Let me give you a back ground to this exchange. It was a Saturday morning and my husband and I were out in town window-shopping for some household stuff we wanted to buy. As we walked around, I took his hand in mine and wondered aloud why he wasn’t romantic enough to reach out for my hand without my having to do so first.

His response was that my idea of romance was foreign and based on novels I had read, which were premised on a culture foreign to our own. He couldn’t understand why I would want to impose such things on him.

“So does it mean that our culture is not romantic?” I went on to ask.

“I didn’t say that.”

“So how do we display romance?” I wasn’t about to yield.

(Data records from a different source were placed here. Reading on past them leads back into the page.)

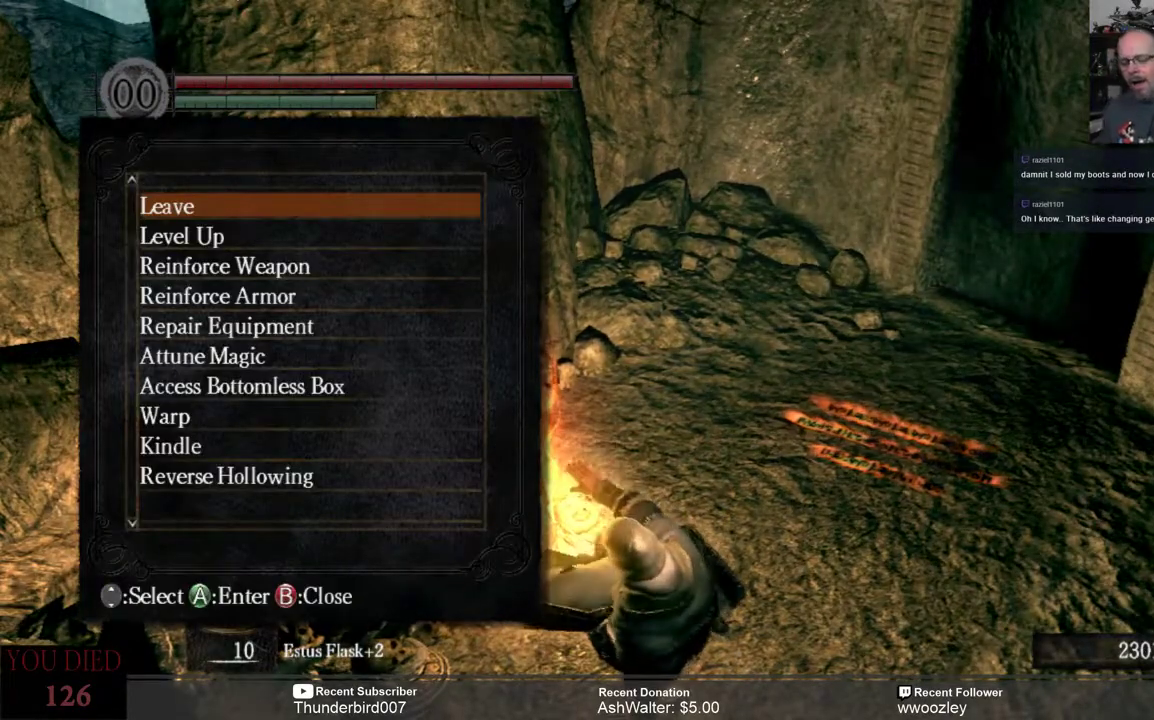
{"buttons": [], "left_stick": "center", "right_stick": "center", "events": []}
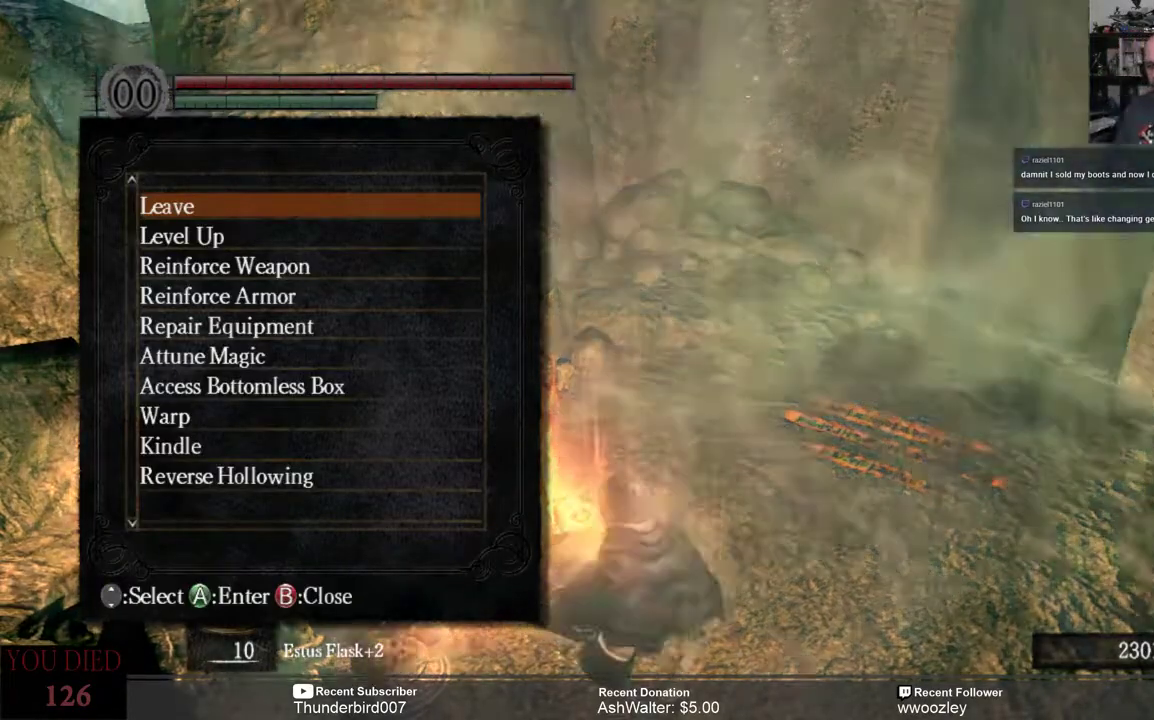
{"buttons": [], "left_stick": "center", "right_stick": "center", "events": [[100, "DPAD_DOWN", "down"], [200, "DPAD_DOWN", "up"], [233, "A", "down"], [300, "A", "up"]]}
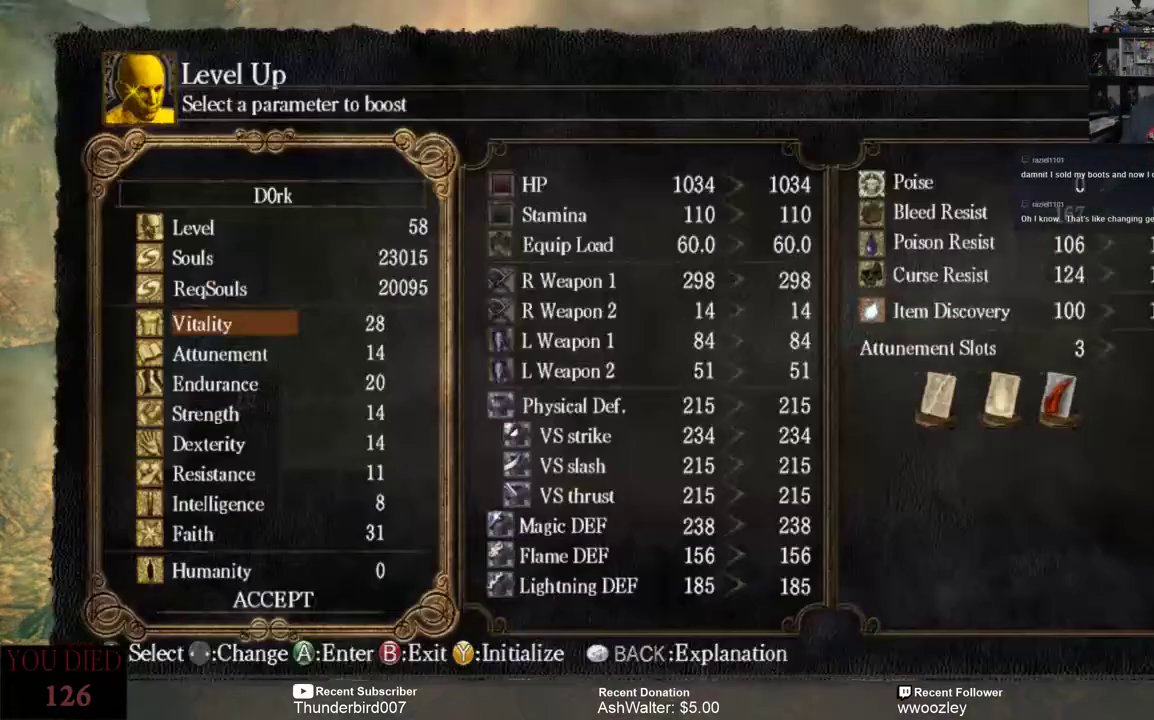
{"buttons": [], "left_stick": "center", "right_stick": "center", "events": []}
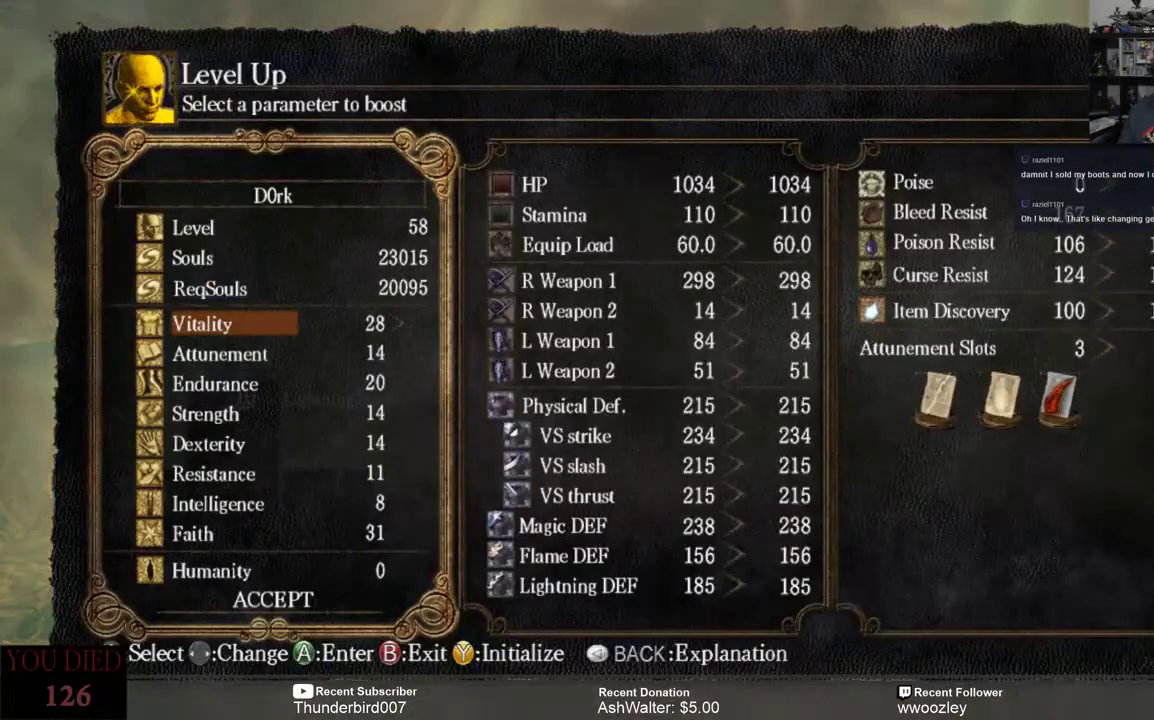
{"buttons": ["DPAD_DOWN"], "left_stick": "center", "right_stick": "center", "events": [[450, "DPAD_DOWN", "down"]]}
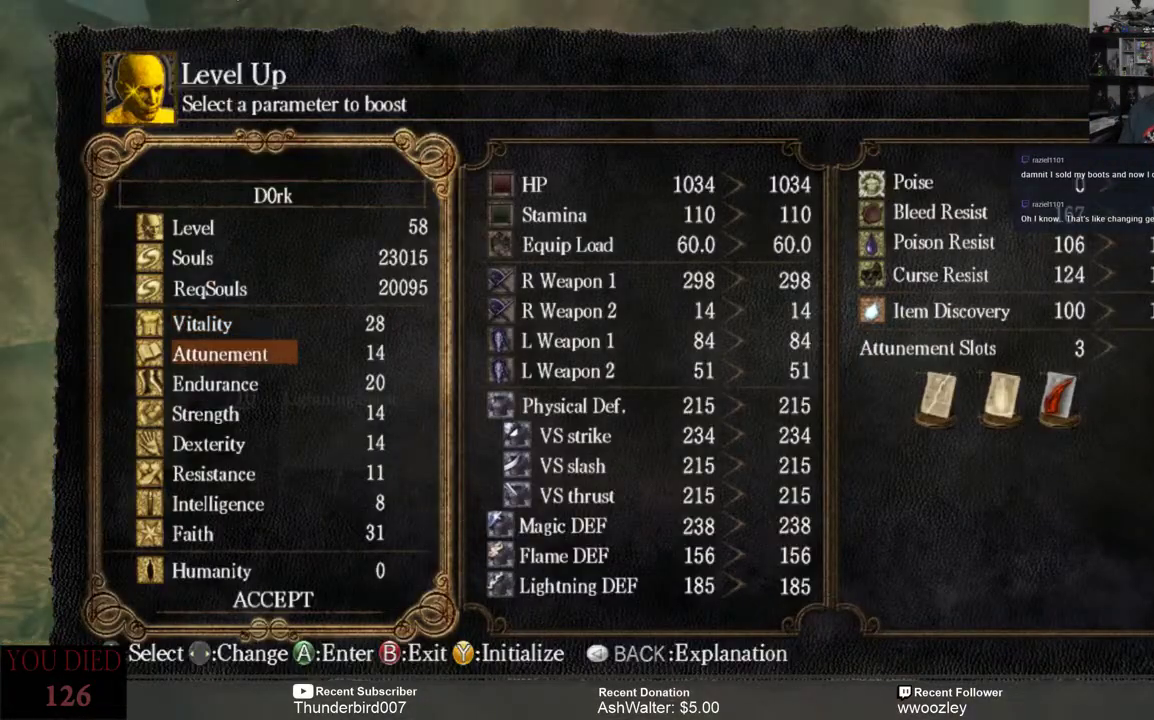
{"buttons": ["DPAD_DOWN"], "left_stick": "center", "right_stick": "center", "events": [[17, "DPAD_DOWN", "up"], [117, "DPAD_DOWN", "down"], [183, "DPAD_DOWN", "up"], [283, "DPAD_DOWN", "down"], [383, "DPAD_DOWN", "up"], [483, "DPAD_DOWN", "down"]]}
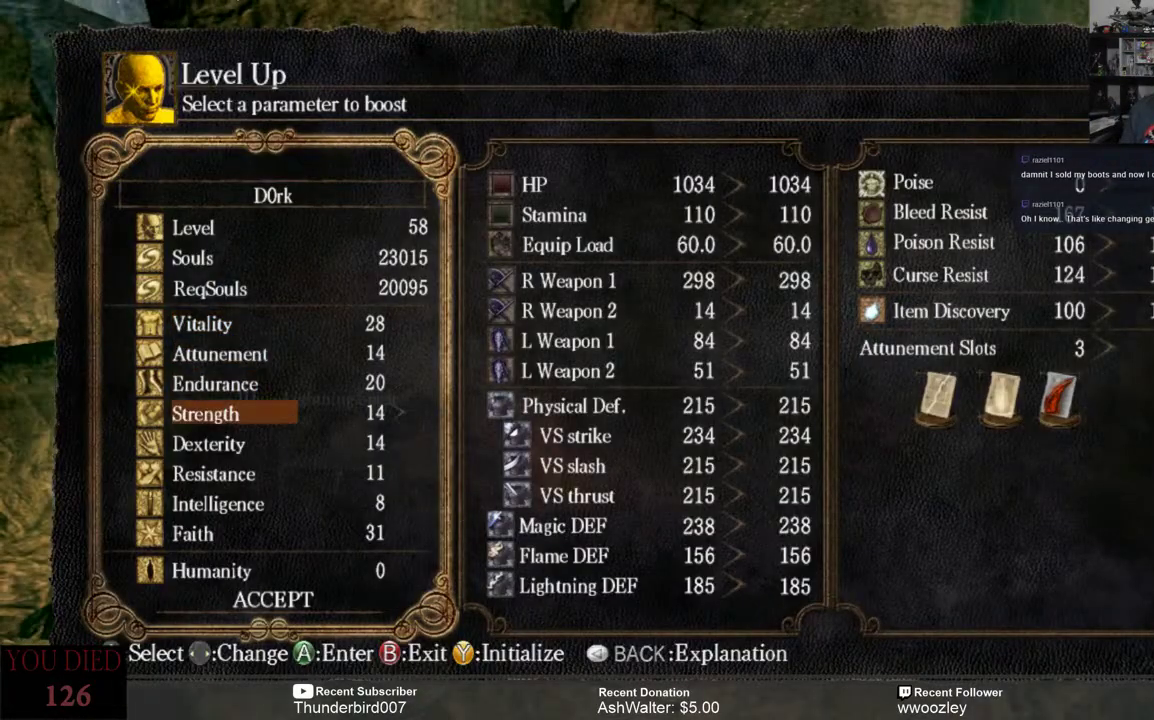
{"buttons": [], "left_stick": "center", "right_stick": "center", "events": [[50, "DPAD_DOWN", "up"]]}
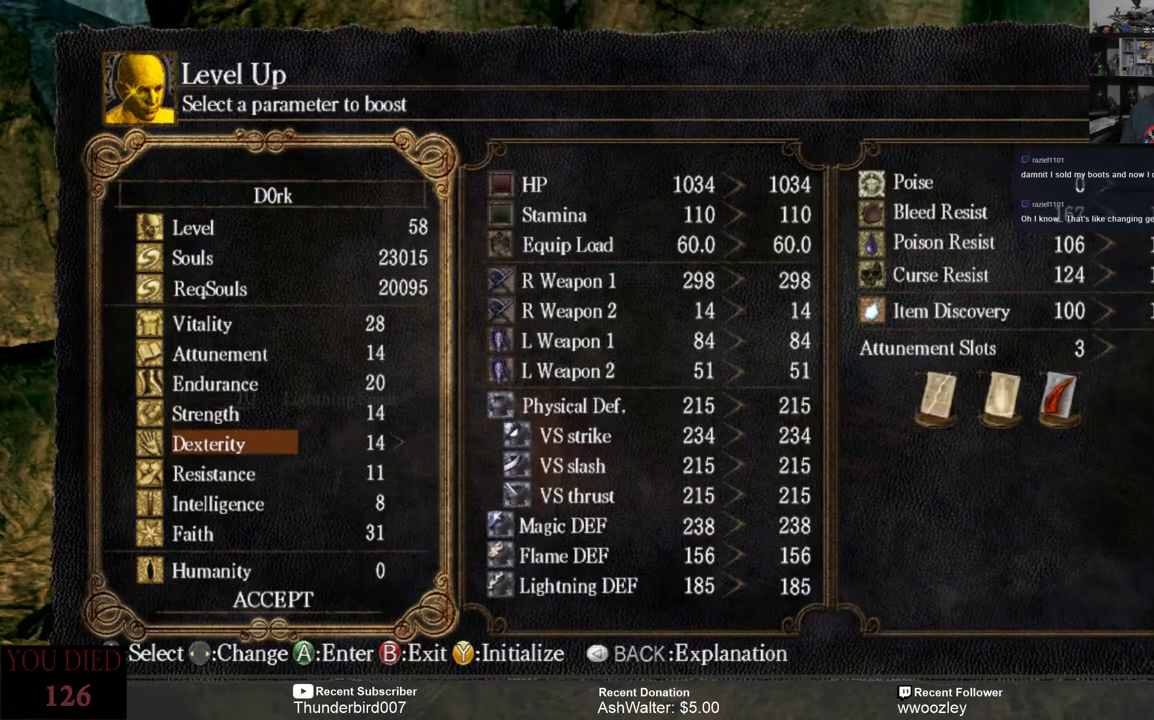
{"buttons": ["DPAD_UP"], "left_stick": "center", "right_stick": "center", "events": [[100, "DPAD_UP", "down"], [167, "DPAD_UP", "up"], [300, "DPAD_UP", "down"], [367, "DPAD_UP", "up"], [467, "DPAD_UP", "down"]]}
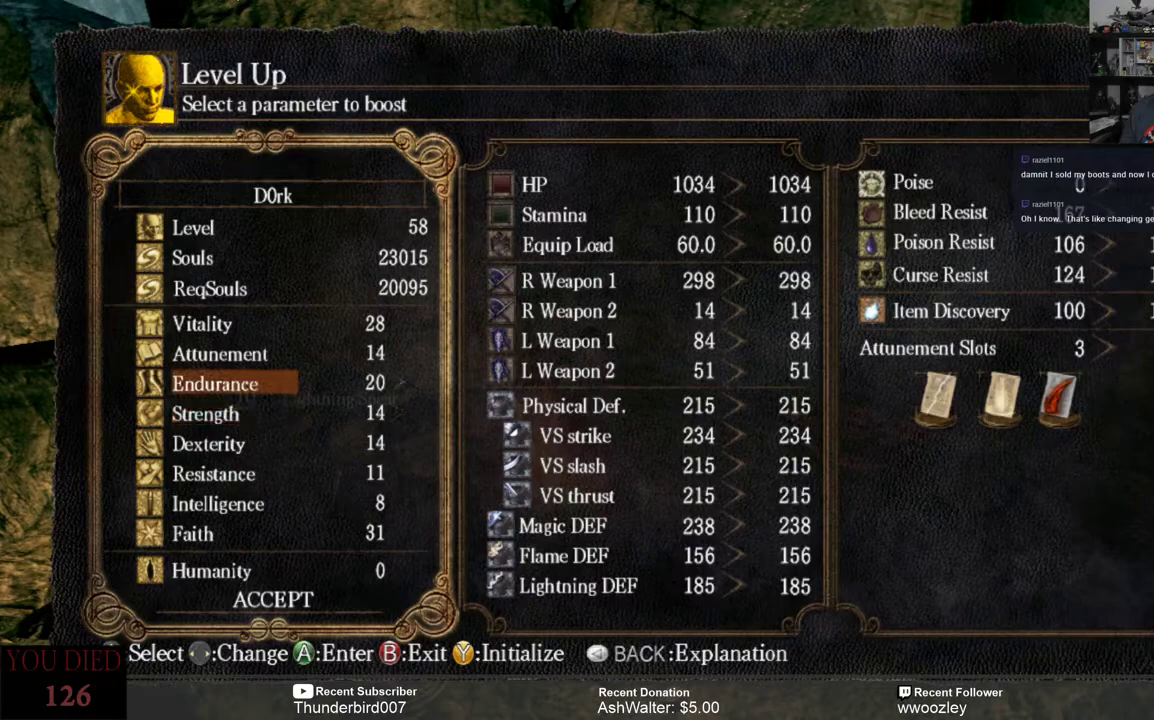
{"buttons": [], "left_stick": "center", "right_stick": "center", "events": [[33, "DPAD_UP", "up"], [333, "DPAD_RIGHT", "down"], [400, "DPAD_RIGHT", "up"]]}
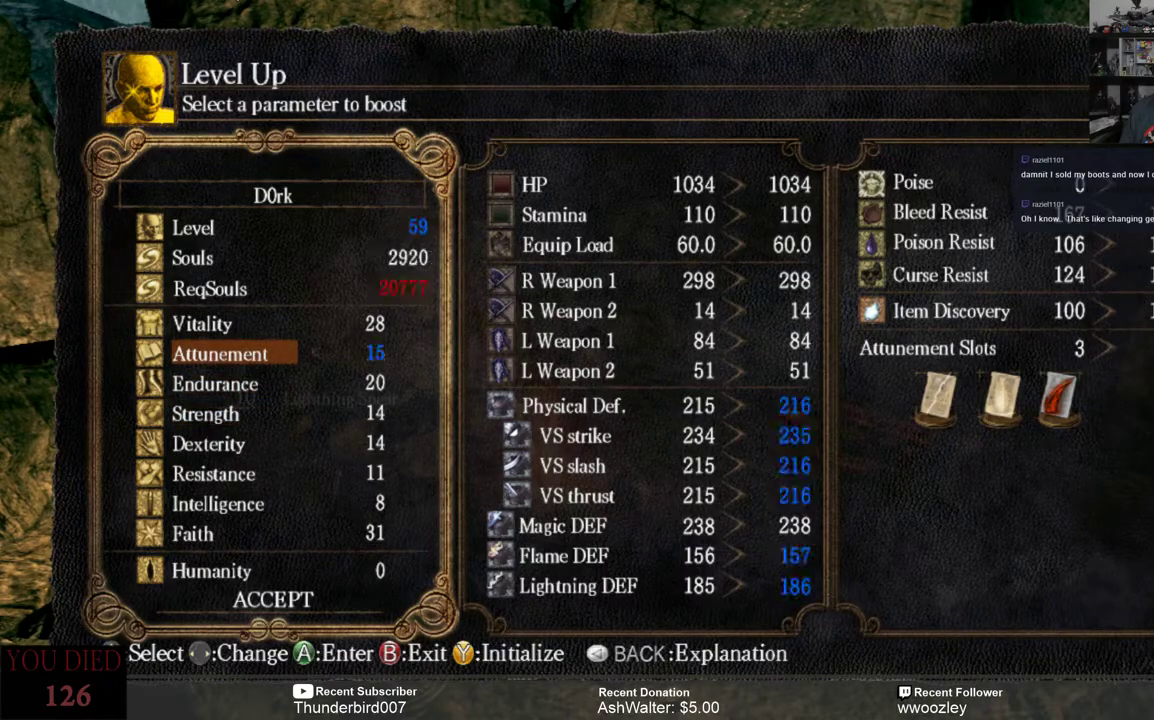
{"buttons": [], "left_stick": "center", "right_stick": "center", "events": []}
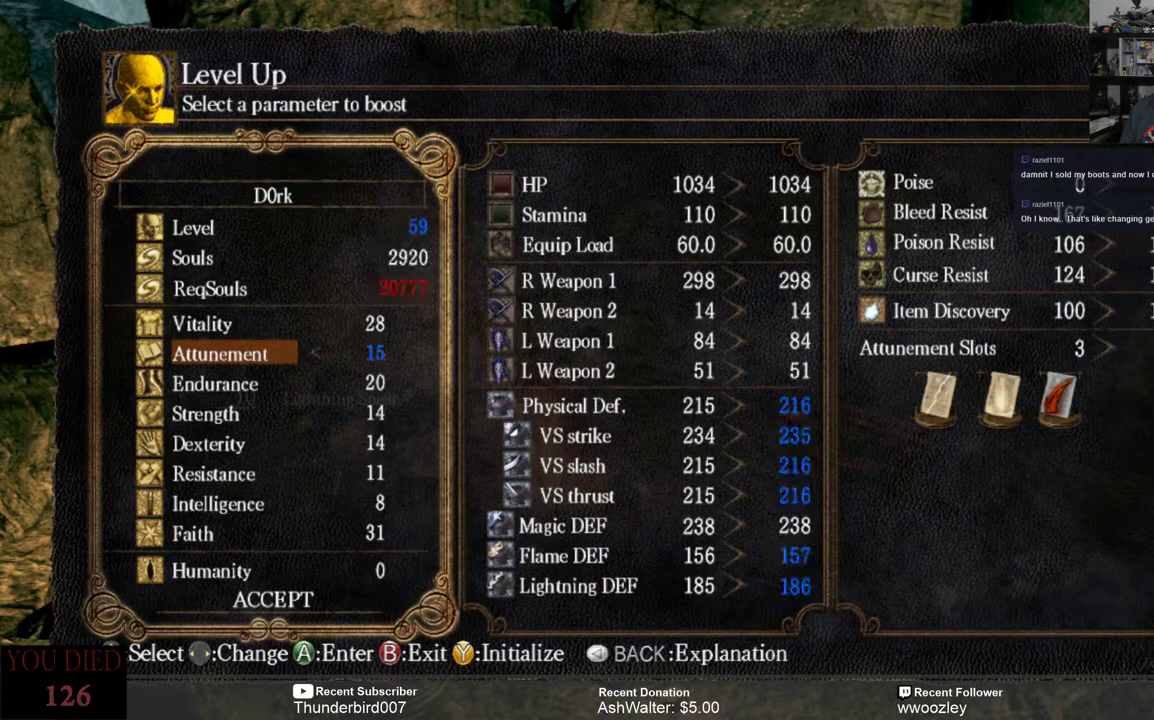
{"buttons": ["DPAD_RIGHT"], "left_stick": "center", "right_stick": "center", "events": [[483, "DPAD_RIGHT", "down"]]}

Try as he might, he was unable to give me an answer, but thankfully, at least for me, he did not pry his hand from mine. Since then, I have been trying to figure that one out.

The essence of romance, I would say, is not to prove to your husband or wife that you love them. I would imagine that the fact that you agreed to marry them should be enough of an indicator that you do. In fact, a couple that sees the need to keep proving their love for each other probably needs to ask themselves what is wrong with the marriage.

Romance, to me, is the icing on the cake. A wedding fruit cake would be sweet enough without any adornment on it. However, a well-decorated fruit cake, with delicately molded icing, brings out the best in it and complements the whole wedding reception by taking centre stage in its gazebo.

Likewise, a husband and wife who are committed to each other will have a good relationship that will last the travails of life. However, when you flavour it with some romance, the couple is cocooned into a world where, as a song once said ...two hearts beat as one and a seamless camaraderie lifts them into euphoria of joy in each other.

So is romance only restricted to novels written by foreign writers?   Why should it be? Which woman would not want to be swept off her feet by their dashing suitor’s romantic advances?

My dear husband certainly would give himself a serious ego boost if he could; by a word, a touch, a glance or a hint turns my knees into wobbly jelly.